I have a repeated measures sample, where each participant was asked to complete a sleep survey over the course of 5 years (baseline though year 4 of follow-up). Each survey item is fairly correlated (e.g. when you go to bed correlates with your duration of sleep) and so we are interested in taking a PCA-like approach and use loadings on each PC to create a time-varying composite score (e.g. a composite score based on these hypothetical "PC" "loadings" for each time point). Then we want to take each participant's time-varying composite measure in a mixed model to predict our longitudinal outcome of interest.
We initially performed PCA on all of the data (all participants and across all time points), but there are a few assumptions here. But, upon further reflection, I started to question if the PCA is able to distinguish between participant- or time-based variability. And so, I am looking for a way to perform a similar dimensionality reduction approach on a repeated measures sample.
Based on some previous stack questions I found, it looks like MFA might be a good option. But all of the examples I see online don't include longitudinal analysis.
1. Does MFA seem like the correct approach?
2. And if so, is the following code correct for library(FactoMineR)
Below is a sample dataset illustrating the structure and code I think I'd run:
library(FactoMineR)
set.seed(123)
ex_dat <- data.frame(ID = rep(1:4, each=4),
visit = rep(c("baseline", "y1", "y2", "y3"), 4),
var1 = rnorm(16),
var2 = rnorm(16)^2,
var3 = log(rnorm(16, mean=3, sd=1)))
dat <- ex_dat %>% pivot_wider(id_cols = ID,
names_from = visit,
values_from = c("var1", "var2", "var3")) %>% data.frame()
> dat
ID var1_baseline var1_y1 var1_y2 var1_y3 var2_baseline var2_y1 var2_y2 var2_y3 var3_baseline var3_y1 var3_y2 var3_y3
1 1 -0.5604756 -0.2301775 1.5587083 0.07050839 0.2478551 3.86758304 0.4919001 0.22353172 1.3597259 1.3553540 1.3406642 1.3052579
2 2 0.1292877 1.7150650 0.4609162 -1.26506123 1.1402475 0.04751306 1.0526851 0.53128242 1.2680506 1.0777591 0.9910409 0.9629945
3 3 -0.6868529 -0.4456620 1.2240818 0.35981383 0.3906741 2.84493432 0.7018871 0.02352331 0.8352078 1.0267878 0.5507789 1.6426707
4 4 0.4007715 0.1106827 -0.5558411 1.78691314 1.2953557 1.57205186 0.1818717 0.08706718 1.4369784 0.6296169 0.9544013 0.9295404
So, for each participant I have multiple measurements of variables 1 through 3.

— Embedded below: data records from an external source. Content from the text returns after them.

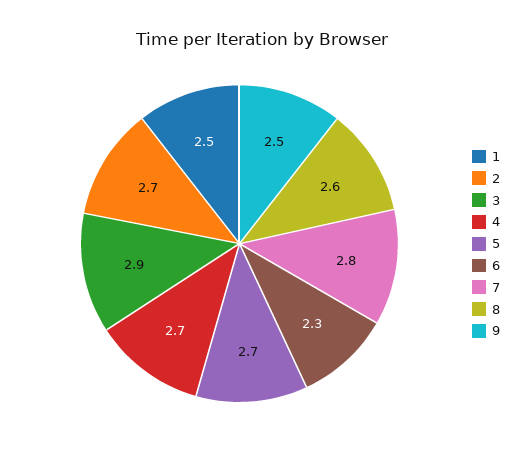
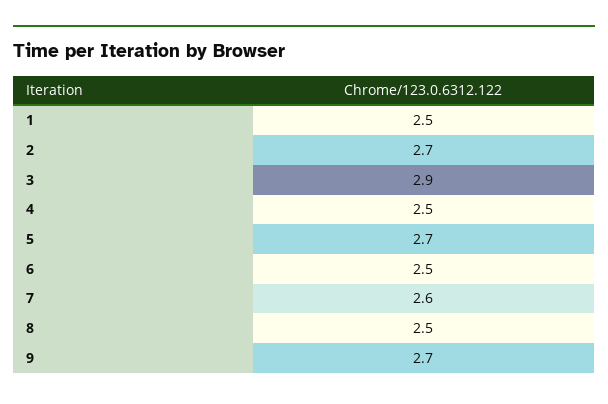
  {
    "1": 2.5,
    "2": 2.7,
    "3": 2.9,
-   "4": 2.7,
+   "4": 2.5,
    "5": 2.7,
-   "6": 2.3,
+   "6": 2.5,
-   "7": 2.8,
+   "7": 2.6,
-   "8": 2.6,
+   "8": 2.5,
-   "9": 2.5
+   "9": 2.7
  }

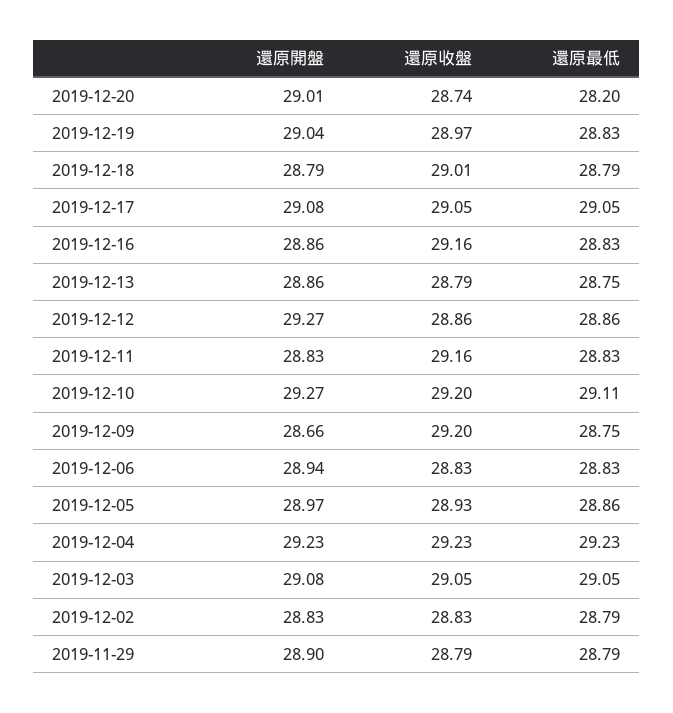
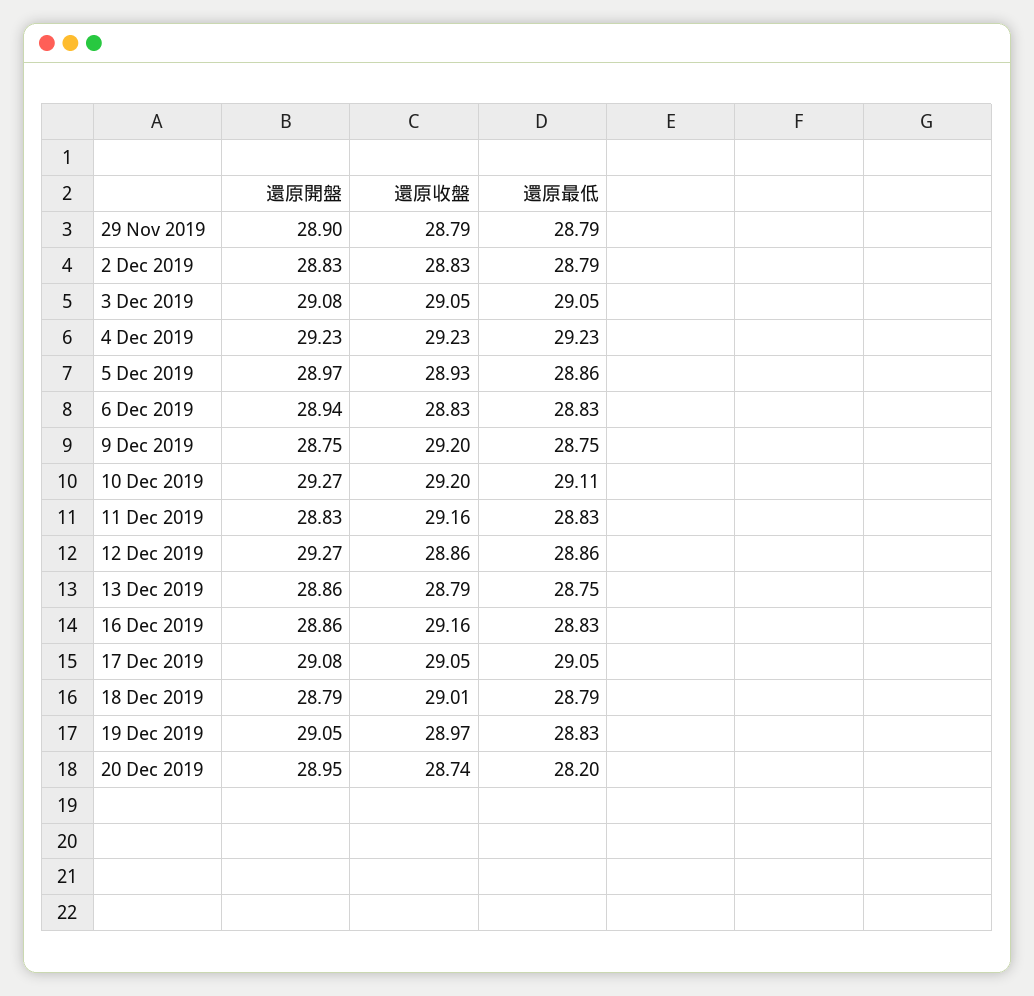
  {
    "還原開盤": {
-     "2019-12-20": 29.01,
+     "2019-12-20": 28.95,
-     "2019-12-19": 29.04,
+     "2019-12-19": 29.05,
      "2019-12-18": 28.79,
      "2019-12-17": 29.08,
      "2019-12-16": 28.86,
      "2019-12-13": 28.86,
      "2019-12-12": 29.27,
      "2019-12-11": 28.83,
      "2019-12-10": 29.27,
-     "2019-12-09": 28.66,
+     "2019-12-09": 28.75,
      "2019-12-06": 28.94,
      "2019-12-05": 28.97,
      "2019-12-04": 29.23,
      "2019-12-03": 29.08,
      "2019-12-02": 28.83,
      "2019-11-29": 28.9
    },
    "還原收盤": {
      "2019-12-20": 28.74,
      "2019-12-19": 28.97,
      "2019-12-18": 29.01,
      "2019-12-17": 29.05,
      "2019-12-16": 29.16,
      "2019-12-13": 28.79,
      "2019-12-12": 28.86,
      "2019-12-11": 29.16,
      "2019-12-10": 29.2,
      "2019-12-09": 29.2,
      "2019-12-06": 28.83,
      "2019-12-05": 28.93,
      "2019-12-04": 29.23,
      "2019-12-03": 29.05,
      "2019-12-02": 28.83,
      "2019-11-29": 28.79
    },
    "還原最低": {
      "2019-12-20": 28.2,
      "2019-12-19": 28.83,
      "2019-12-18": 28.79,
      "2019-12-17": 29.05,
      "2019-12-16": 28.83,
      "2019-12-13": 28.75,
      "2019-12-12": 28.86,
      "2019-12-11": 28.83,
      "2019-12-10": 29.11,
      "2019-12-09": 28.75,
      "2019-12-06": 28.83,
      "2019-12-05": 28.86,
      "2019-12-04": 29.23,
      "2019-12-03": 29.05,
      "2019-12-02": 28.79,
      "2019-11-29": 28.79
    }
  }

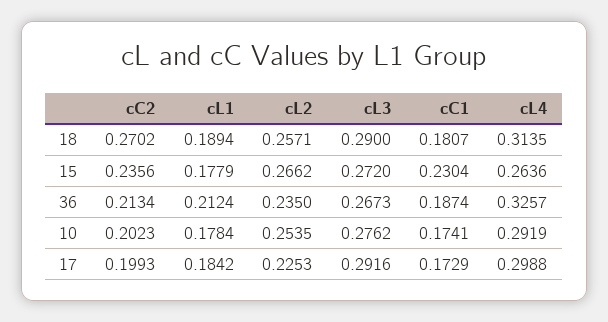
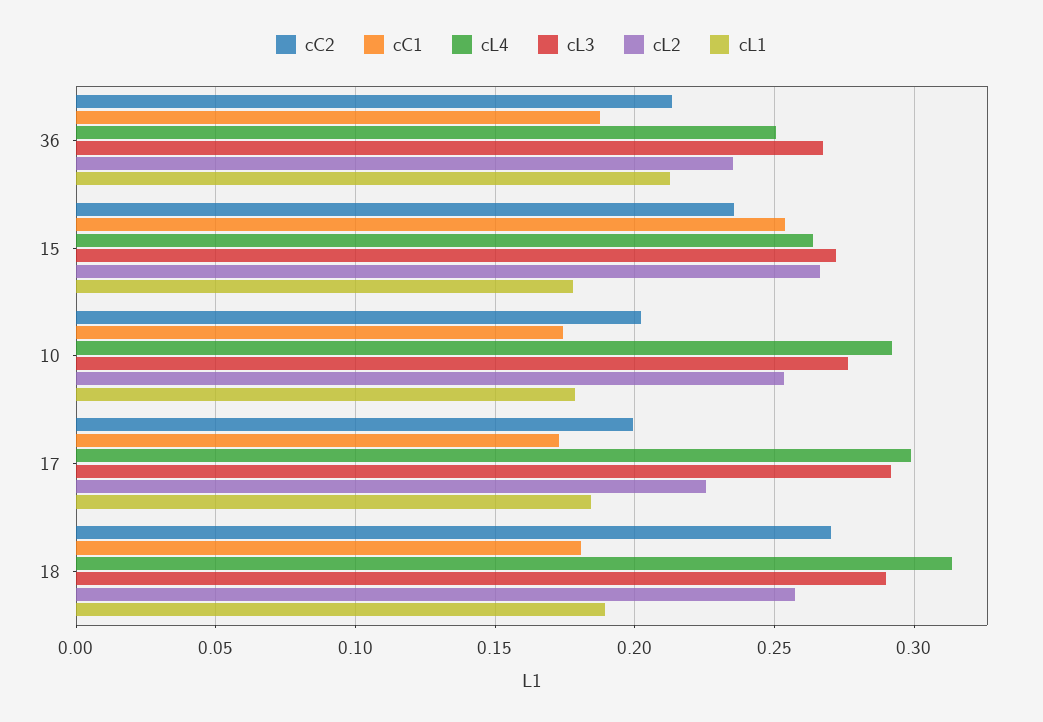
  {
    "cC2": {
      "18": 0.2702,
      "15": 0.2356,
      "36": 0.2134,
      "10": 0.2023,
      "17": 0.1993
    },
    "cL1": {
      "18": 0.1894,
      "15": 0.1779,
      "36": 0.2124,
      "10": 0.1784,
      "17": 0.1842
    },
    "cL2": {
      "18": 0.2571,
      "15": 0.2662,
      "36": 0.235,
      "10": 0.2535,
      "17": 0.2253
    },
    "cL3": {
      "18": 0.29,
      "15": 0.272,
      "36": 0.2673,
      "10": 0.2762,
      "17": 0.2916
    },
    "cC1": {
      "18": 0.1807,
-     "15": 0.2304,
+     "15": 0.255,
      "36": 0.1874,
      "10": 0.1741,
      "17": 0.1729
    },
    "cL4": {
      "18": 0.3135,
      "15": 0.2636,
-     "36": 0.3257,
+     "36": 0.25,
      "10": 0.2919,
      "17": 0.2988
    }
  }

My hunch, based on the MFA manual would be to run code like this to perform MFA. This, I'm guessing, assumes that all var1, var2, var3 variables are in their own "group".
# MFA Analysis
res_MFA <- MFA(dat[, -1], group=rep(4, 3), type=rep("s", 3))
And lastly... does res_MFA$ind$coord give me the equivalent of a "loading" for each dimension?